Stevenson told the story of when he was assigned to visit a man on death row in a maximum-security facility while still a student at Harvard Law School and with little practical knowledge. His job was to deliver the news that the man had been granted a one-year reprieve from execution. In fact, Stevenson was the first person the man had seen for over a year, aside from death row guards and death row prisoners.
The prisoner drew Stevenson into a hug and thanked him over and over and over because it meant the condemned man could now see his family. In response, the guards brutally shoved and prodded the prisoner to leave the room and wound heavy chains around his arms, legs, and chest. Still, the prisoner left singing a hymn, “I'm pressing on the upward way. New heights I'm gaining every day, still praying as I onward bound. Lord, plant my feet on higher ground.”
“Even in my ignorance, there was a benefit from being proximate,” Stevenson said. He decided at that moment to dedicate his life to helping get people off death row. In addition to getting proximate, Stevenson appealed to psychiatrists to work to change the narratives of racism, discrimination, and stigma and to foster their sense of hope.
Over his career, Stevenson has won several cases at the Supreme Court, including a ruling in 2019 to bar the execution of prisoners with psychosis or dementia and a landmark ruling in 2012 to ban mandatory life imprisonment without parole for children aged 17 or younger. He and his staff have also secured the relief, release, or sentence reversal of 140 wrongly condemned individuals who were on death row. They have also helped release from prison 80 children who were prosecuted as adults.
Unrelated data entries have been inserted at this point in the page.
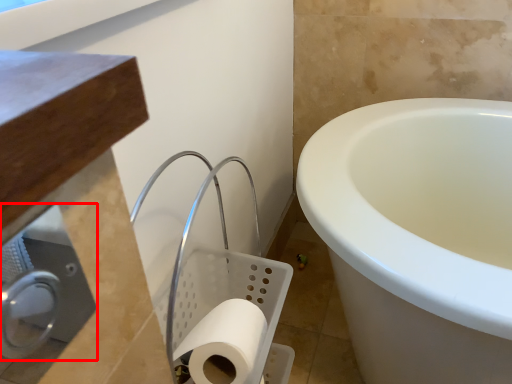
Question: From the image's perspective, where is dispenser (annotated by the red box) located relative to toilet paper?

Choices:
 (A) above
 (B) below

Answer: (A)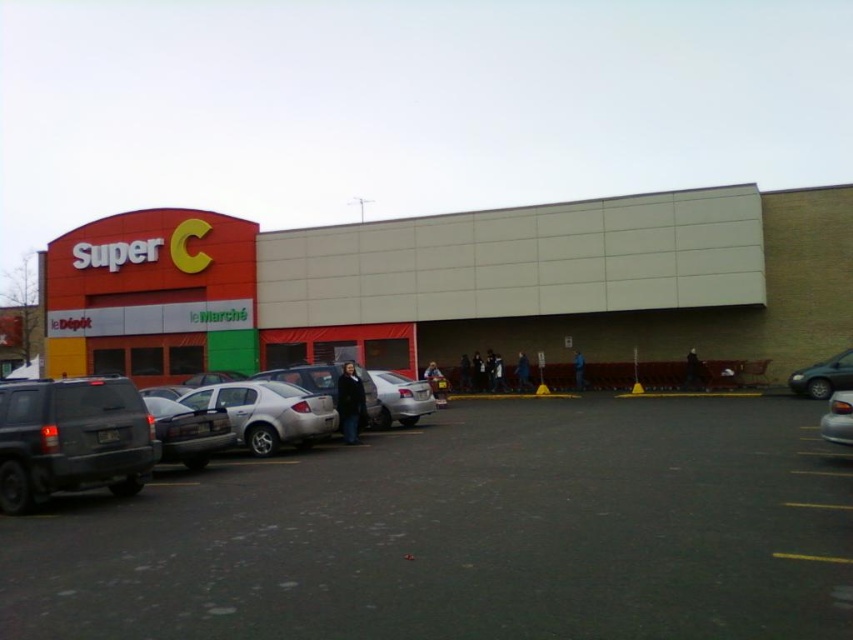
Looking at this image, can you confirm if red brick building at center is positioned below yellow matte line at lower center?

No, red brick building at center is not below yellow matte line at lower center.

Between red brick building at center and yellow matte line at lower center, which one appears on the right side from the viewer's perspective?

From the viewer's perspective, yellow matte line at lower center appears more on the right side.

Measure the distance between point (123, 324) and camera.

Point (123, 324) is 38.86 meters from camera.

You are a GUI agent. You are given a task and a screenshot of the screen. Output one action in this format:
    pyautogui.click(x=<x>, y=<y>)
    Task: Click on the red brick building at center
    
    Given the screenshot: What is the action you would take?
    pyautogui.click(x=463, y=284)

Who is positioned more to the right, metallic silver sedan at right or dark gray jacket at center?

From the viewer's perspective, metallic silver sedan at right appears more on the right side.

This screenshot has width=853, height=640. What do you see at coordinates (822, 376) in the screenshot? I see `metallic silver sedan at right` at bounding box center [822, 376].

Is point (807, 394) in front of point (346, 378)?

No, it is behind (346, 378).

Identify the location of metallic silver sedan at right. (822, 376).

Locate an element on the screen. matte black suv at lower left is located at coordinates (126, 429).

In the scene shown: Can you confirm if matte black suv at lower left is positioned to the left of dark gray matte suv at lower left?

Indeed, matte black suv at lower left is positioned on the left side of dark gray matte suv at lower left.

Identify the location of matte black suv at lower left. (126, 429).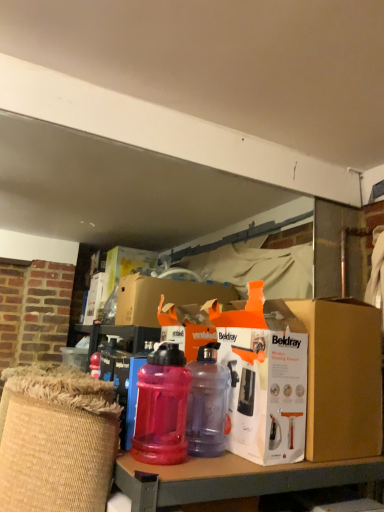
Question: Does orange cardboard box at center have a smaller size compared to translucent plastic water bottle at center, which is the second bottle from left to right?

Choices:
 (A) no
 (B) yes

Answer: (A)

Question: Can you confirm if orange cardboard box at center is taller than translucent plastic water bottle at center, placed as the first bottle when sorted from right to left?

Choices:
 (A) no
 (B) yes

Answer: (B)

Question: From a real-world perspective, is orange cardboard box at center physically below translucent plastic water bottle at center, which is the second bottle from left to right?

Choices:
 (A) yes
 (B) no

Answer: (B)

Question: Is orange cardboard box at center looking in the opposite direction of translucent plastic water bottle at center, placed as the first bottle when sorted from right to left?

Choices:
 (A) no
 (B) yes

Answer: (A)

Question: Does orange cardboard box at center appear on the right side of translucent plastic water bottle at center, placed as the first bottle when sorted from right to left?

Choices:
 (A) yes
 (B) no

Answer: (A)

Question: Is white cardboard box at center wider or thinner than orange cardboard box at center?

Choices:
 (A) wide
 (B) thin

Answer: (B)

Question: From a real-world perspective, relative to orange cardboard box at center, is white cardboard box at center vertically above or below?

Choices:
 (A) below
 (B) above

Answer: (B)

Question: From the image's perspective, relative to orange cardboard box at center, is white cardboard box at center above or below?

Choices:
 (A) above
 (B) below

Answer: (A)

Question: Would you say white cardboard box at center is to the left or to the right of orange cardboard box at center in the picture?

Choices:
 (A) right
 (B) left

Answer: (B)

Question: Is translucent plastic water bottle at center, the second bottle in the right-to-left sequence, taller or shorter than orange cardboard box at center?

Choices:
 (A) short
 (B) tall

Answer: (A)

Question: Considering the positions of translucent plastic water bottle at center, the second bottle in the right-to-left sequence, and orange cardboard box at center in the image, is translucent plastic water bottle at center, the second bottle in the right-to-left sequence, wider or thinner than orange cardboard box at center?

Choices:
 (A) wide
 (B) thin

Answer: (B)

Question: Relative to orange cardboard box at center, is translucent plastic water bottle at center, which is the first bottle from left to right, in front or behind?

Choices:
 (A) front
 (B) behind

Answer: (A)

Question: Would you say translucent plastic water bottle at center, which is the first bottle from left to right, is to the left or to the right of orange cardboard box at center in the picture?

Choices:
 (A) left
 (B) right

Answer: (A)

Question: Does point (314, 352) appear closer or farther from the camera than point (190, 413)?

Choices:
 (A) farther
 (B) closer

Answer: (A)

Question: Is orange cardboard box at center wider or thinner than translucent plastic water bottle at center, placed as the first bottle when sorted from right to left?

“Our team’s goal is to work hard, be smart, be tactical. But if I have helped anybody, it’s because I got proximate to a dead man and heard his song. There are songs being sung by people in need: We all need to hear the melodies that are ringing out from people.”
Society’s failure to mount meaningful interventions to deal with the substance use crisis has resulted in a massive shift in the number of people incarcerated: from 300,000 people in the 1970s to more than 2.3 million by the end of the century, Stevenson pointed out.
“We need to change the false narratives about mental illness and substance use that allows some politicians to refer to people with them as criminals who need to be locked up. … Addiction and mental illness are health crises, and we need a health response, not a criminal justice response, to see how much better as a society we can be,” he said.